Catatan Rabu Pagi (2)

Selasa siang kemarin, 30-8-05, saya bertemu Suciwati, istri almarhum Munir. Tidak secara sengaja, kebetulan saja saya mampir ke kantor Kontras untuk mengurus acara peringatan satu tahun peristiwa tragis pembunuhan Munir tanggal 6 september 2005 mendatang.
Suci tengah diwawancarai ketika saya nyelonong menghampirinya. Ia tampak tegar, bersemangat, dan sedikit kusam. Saya langsung menyalaminya tanpa mempedulikan wartawan yang tengah mewawancarainya. Bukan apa-apa. Bukan juga saya bermaksud tidak sopan. Bukan. Saya nyelonong menyalaminya selain karena lama tidak bertemu, juga karena saya merasa bersalah.

Beberapa kali setiap hari senin atau minggu, Suci meng-sms saya dan pasti juga kawan-kawan almarhum suaminya yang lain untuk menghadiri proses persidangan kasus pembunuhan Munir yang berlangsung setiap selasa di pengadilan negeri Jakarta Pusat. Ya, saya merasa bersalah karena tidak pernah sempat menghadirinya. Padahal pada hari senin saat Suci meng-sms saya, saya sempat menjawab akan berusaha menghadirinya. Sial, saya harus menyelesaikan urusan lain pada selasa paginya.

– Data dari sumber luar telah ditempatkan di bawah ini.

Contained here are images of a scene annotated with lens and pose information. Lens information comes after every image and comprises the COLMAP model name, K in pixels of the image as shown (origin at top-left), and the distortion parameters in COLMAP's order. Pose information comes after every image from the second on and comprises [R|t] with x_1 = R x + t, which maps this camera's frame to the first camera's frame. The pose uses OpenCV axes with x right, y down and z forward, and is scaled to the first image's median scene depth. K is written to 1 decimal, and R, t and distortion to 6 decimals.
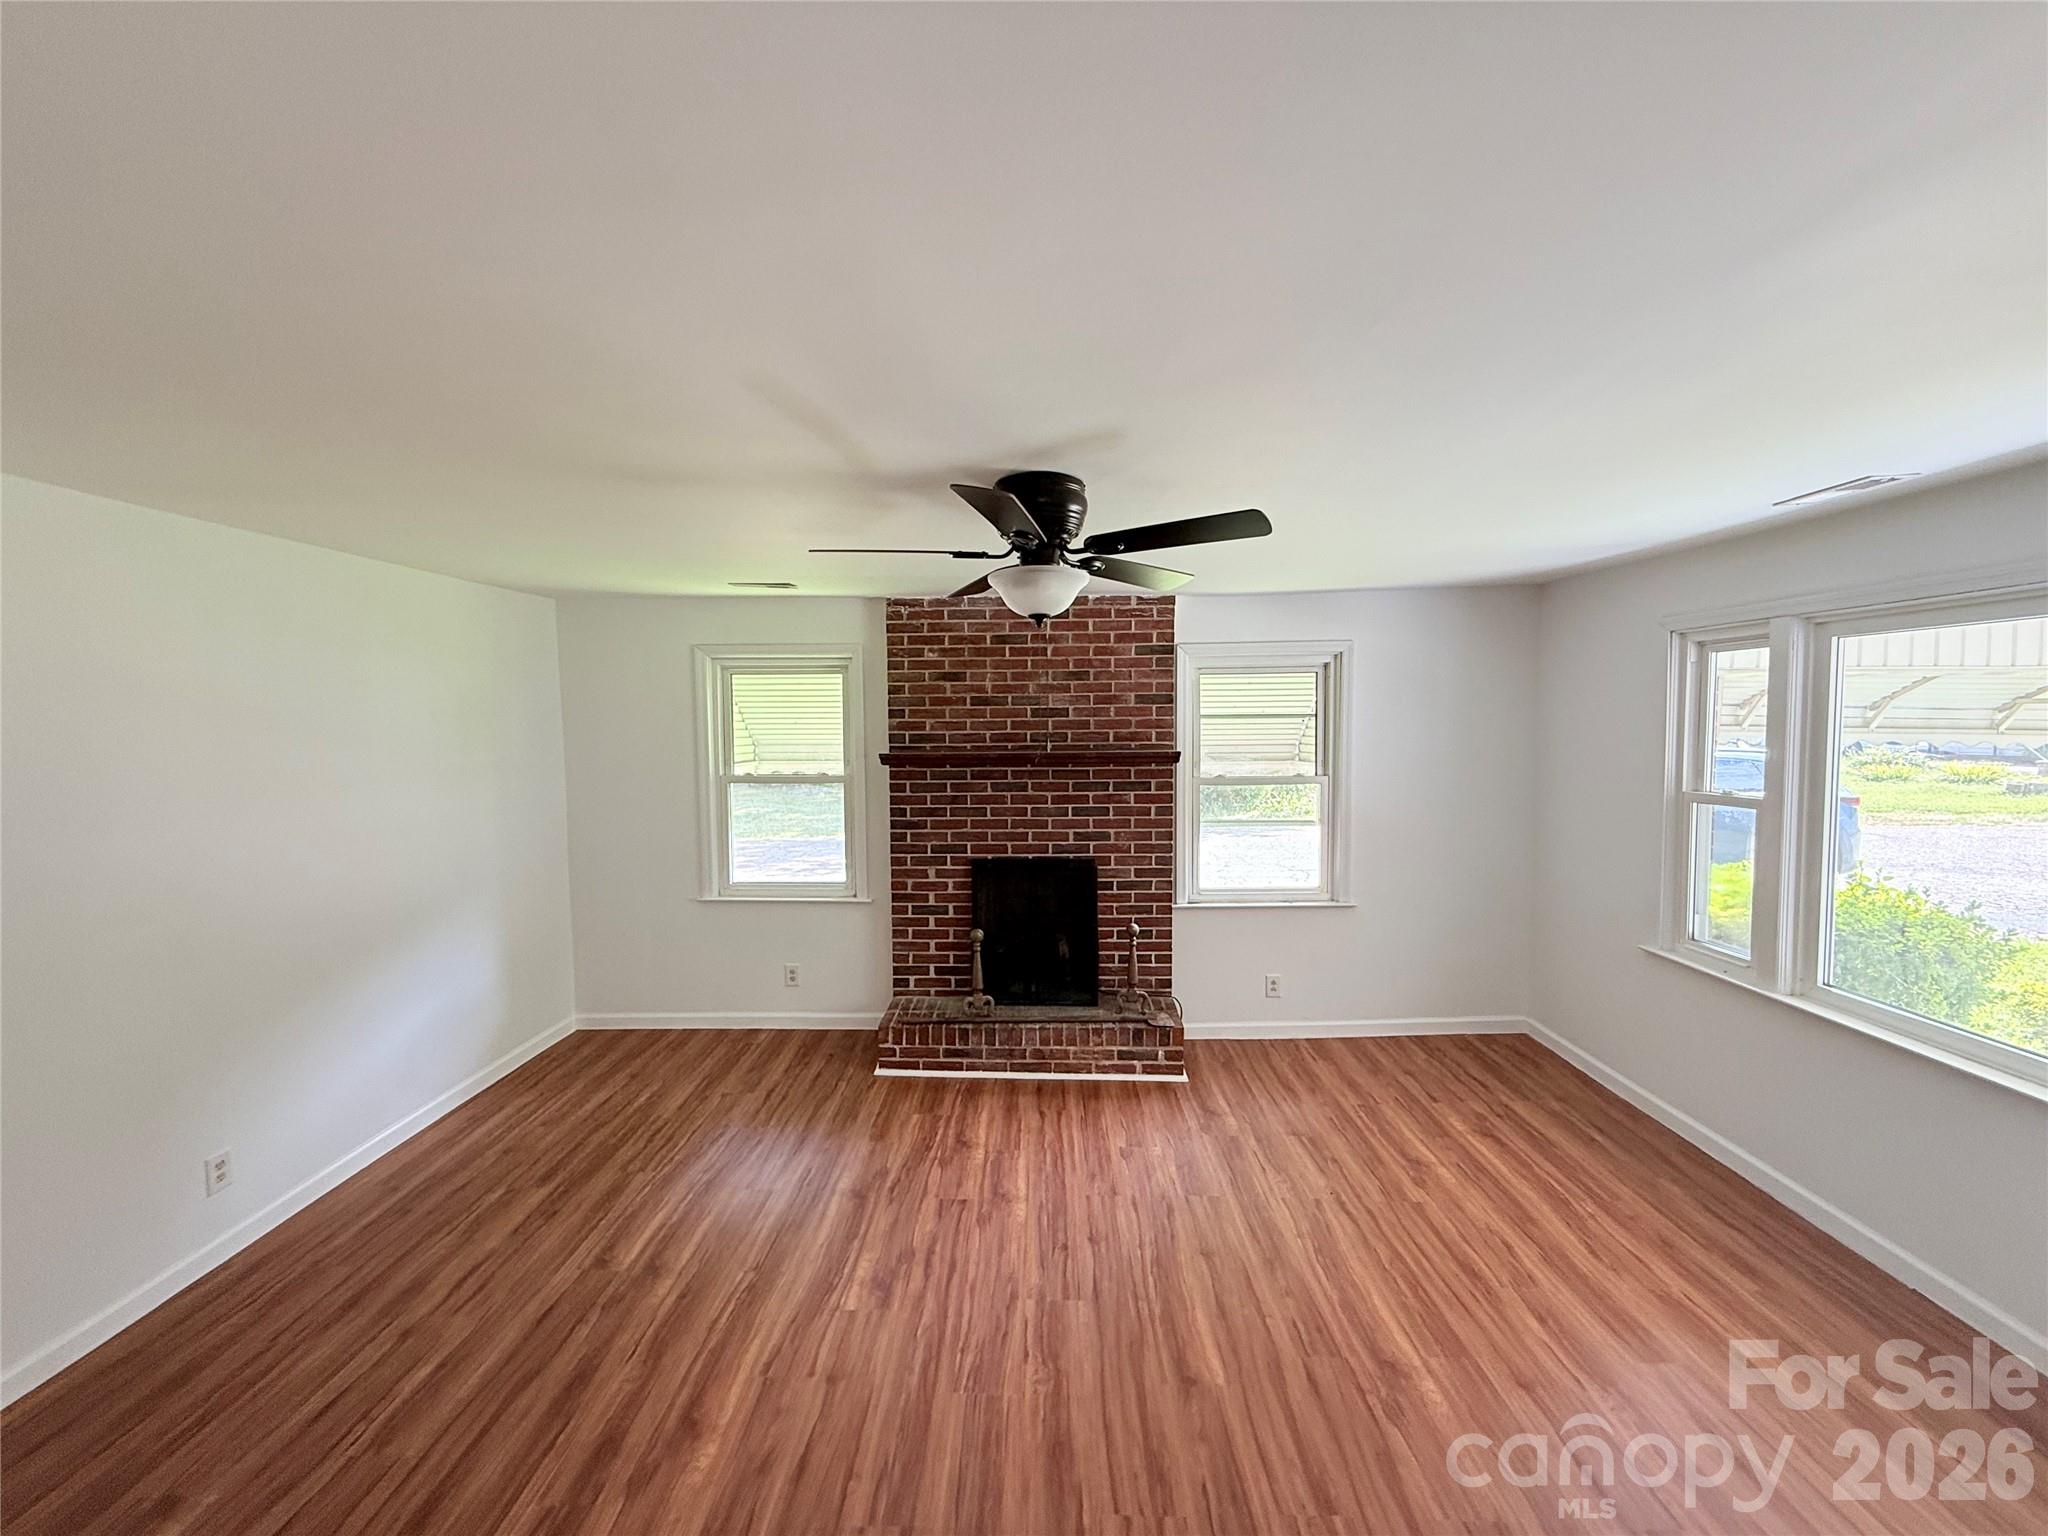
lens RADIAL K [[817.7, 0, 1026.1], [0, 817.7, 770.4], [0, 0, 1]] dist [0.000756, 0.000004]
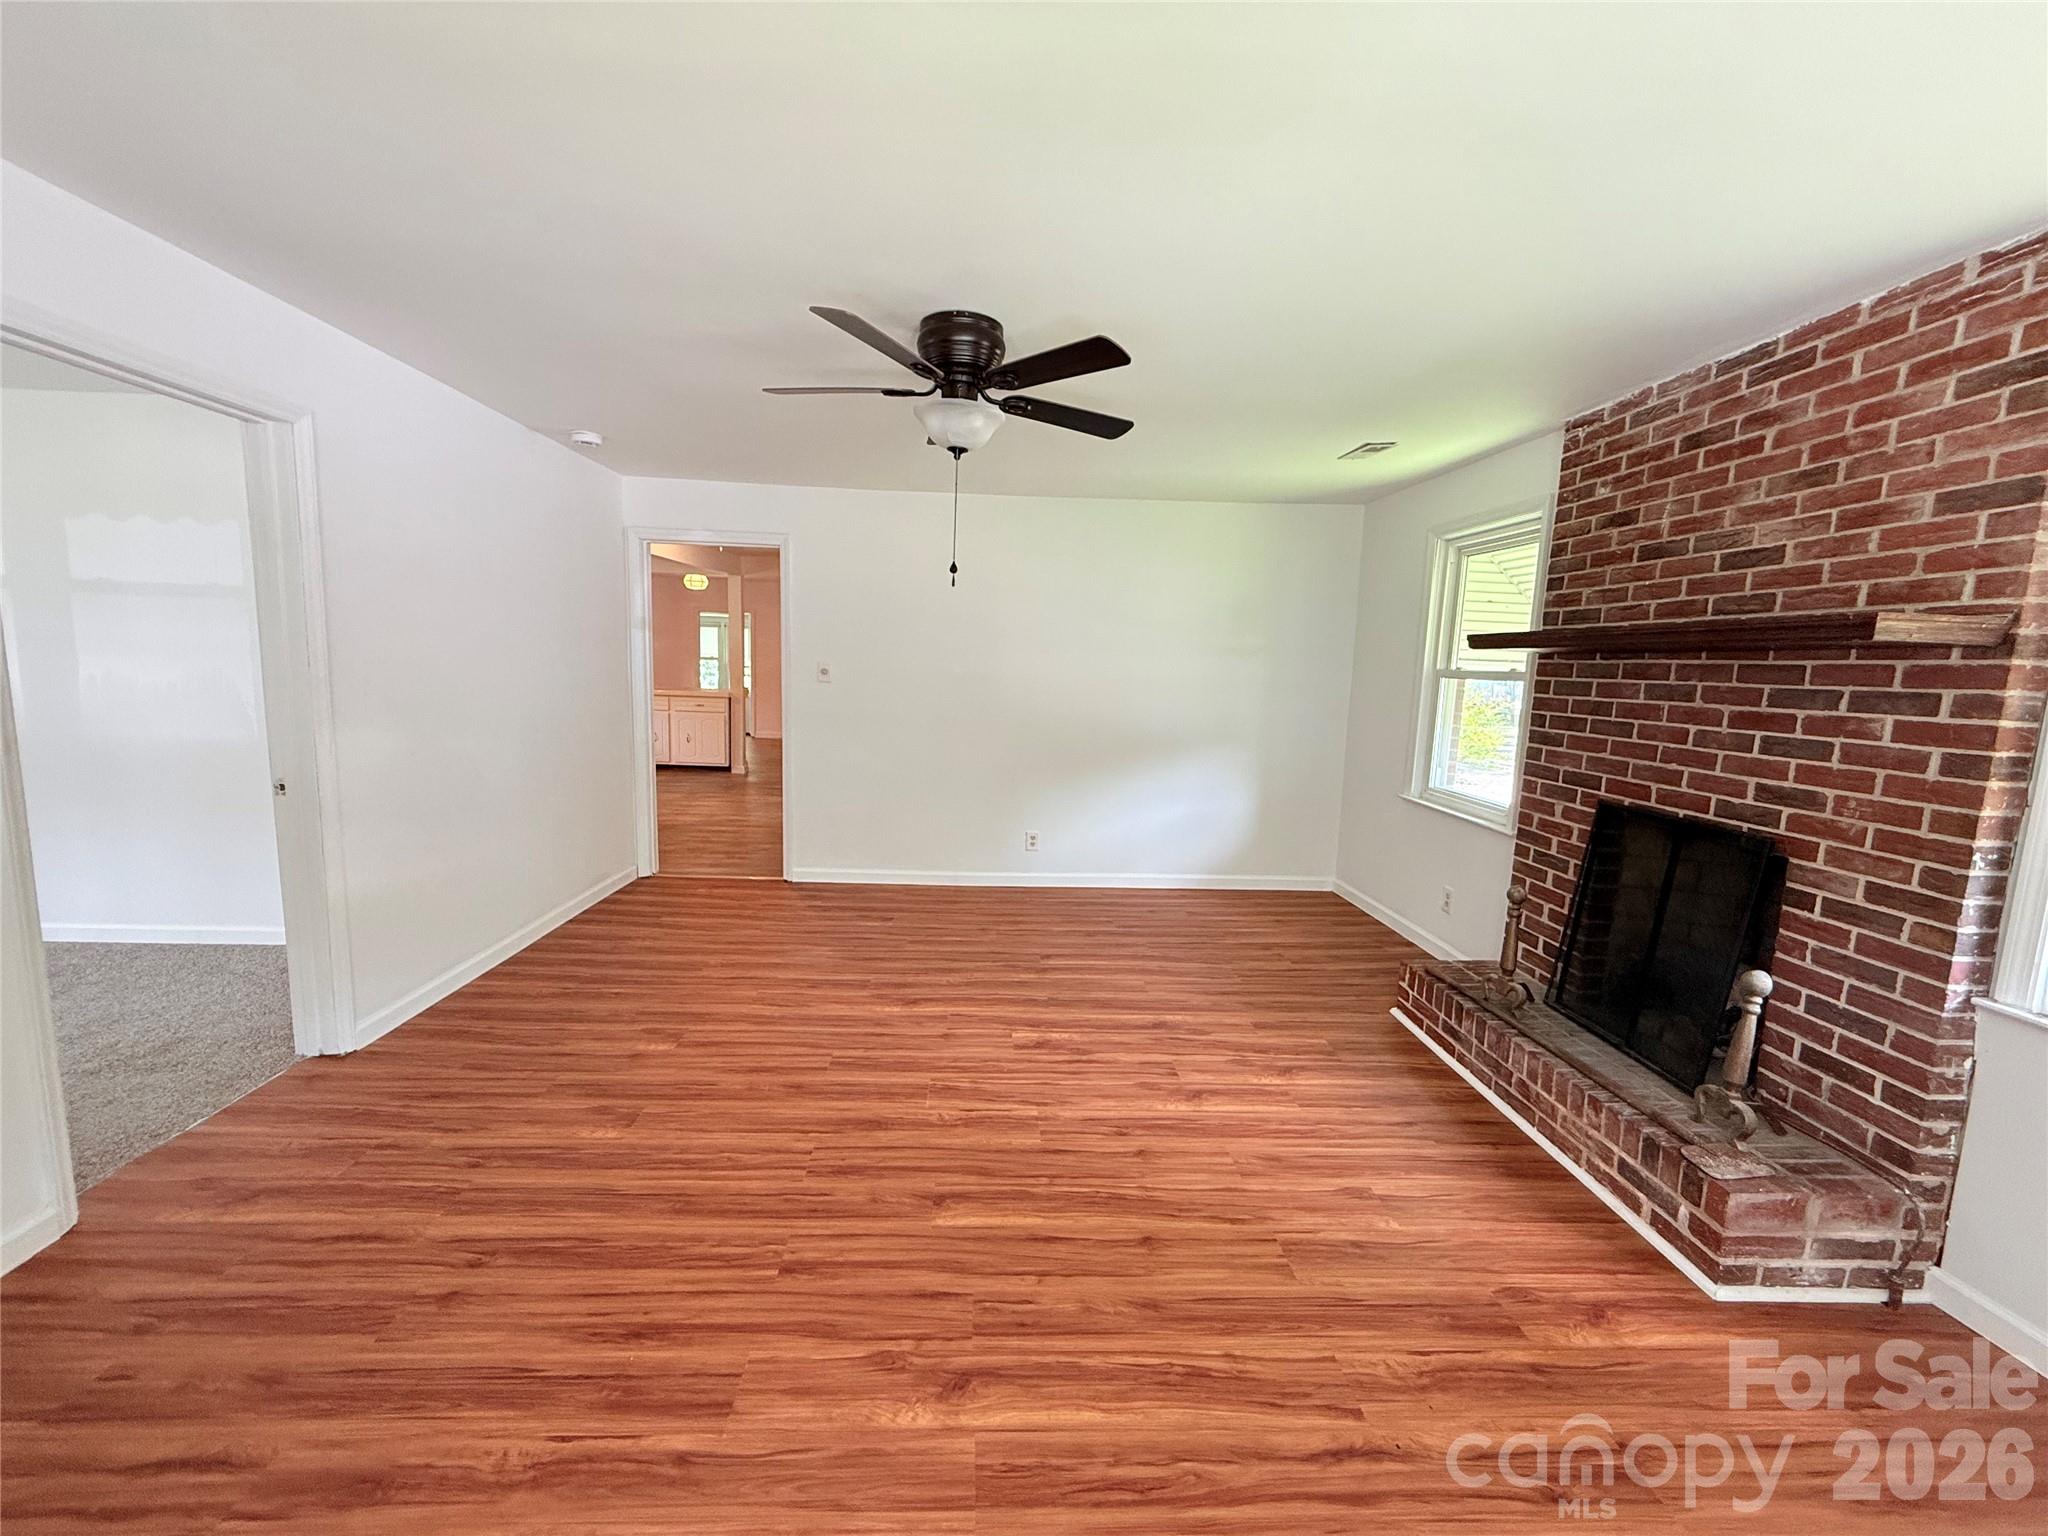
lens RADIAL K [[817.7, 0, 1006.2], [0, 817.7, 773.6], [0, 0, 1]] dist [0.000756, 0.000004]
pose [[0.063034, 0.146734, -0.987166, 0.559981], [-0.091331, 0.985830, 0.140704, 0.039556], [0.993824, 0.081289, 0.075543, 0.480906]]
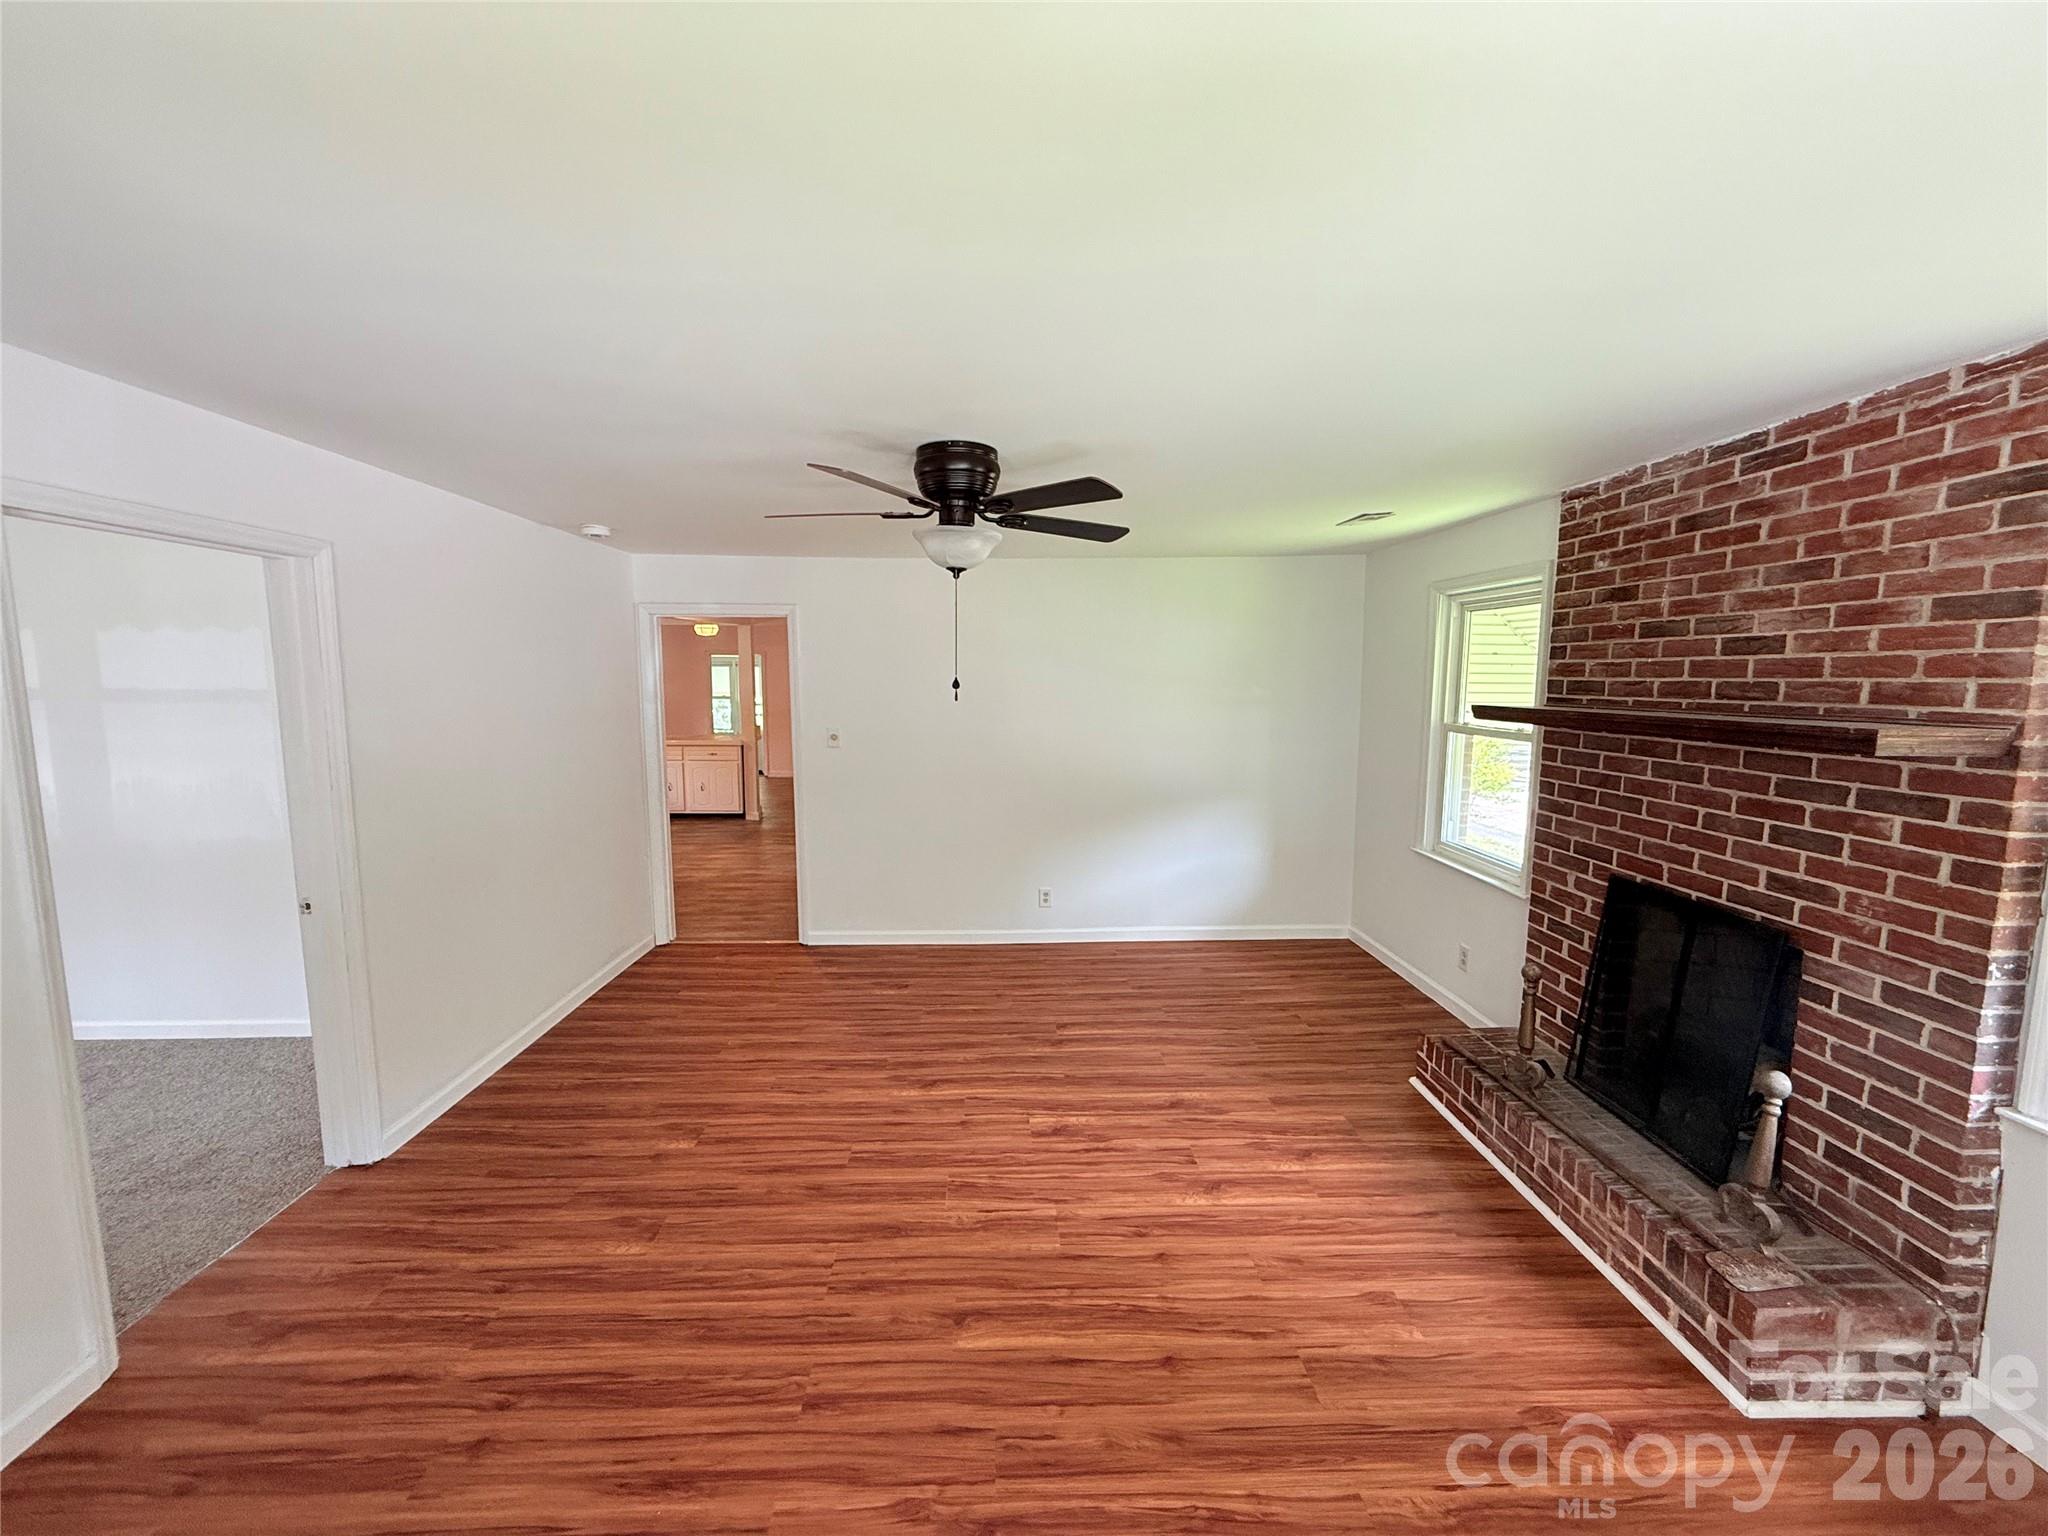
lens RADIAL K [[817.7, 0, 1005.9], [0, 817.7, 773.5], [0, 0, 1]] dist [0.000756, 0.000004]
pose [[0.050851, 0.127826, -0.990492, 0.557804], [-0.058887, 0.990433, 0.124795, -0.025082], [0.996969, 0.051981, 0.057892, 0.480853]]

Begitulah, kami kemudian ngobrol panjang lebar soal kegiatan-kegiatan yang kami lakukan untuk almarhum Munir. Selama ini, saya dan teman-teman di Yogya (Whani Darmawan, Hendro Suseno, Landung Simatupang, Miranda, Sinyo, Ruwi, Si Jon, Kuncoro, dan beberapa teman lain) sudah menggelar pentas monolog “Matinya Seorang Pejuang; a tribute 2 Munir” keliling ke 7 kota (Yogya, Surabaya, Malang, Jakarta, Denpasar, Mataram, dan Medan) sejak bulan Januari 2005. Pentas monolog ini masih akan terus kami kelilingkan selama kami mampu dan selama pengadilan kasus Munir belum tuntas.

Kini, tanpa terasa, sudah satu tahun berlalu.

Siapa pembunuh Munir sebenarnya? Siapa otak di belakang layer yang menggagas pembunuhan itu?

Semuanya belum terungkap. Tentu berbagai analisa, data rahasia, bocoran informasi, memang sudah memberi sejumlah indikasi adanya keterlibatan pihak intelejen. Namun jelasnya, semua tetap masih belum jelas.

Tak heran, karena sudah sekian puluh tahun negeri ini menjadi negeri tak jelas.

Bagaimanapun, saya merasa bersemangat kembali pada hari rabu pagi ini, setelah selasa kemarin bertemu suciwati yang membuat saya merasa bersalah dan membuat saya merasa masih bisa berbuat lebih banyak lagi.

Keep fighting for peace and justice!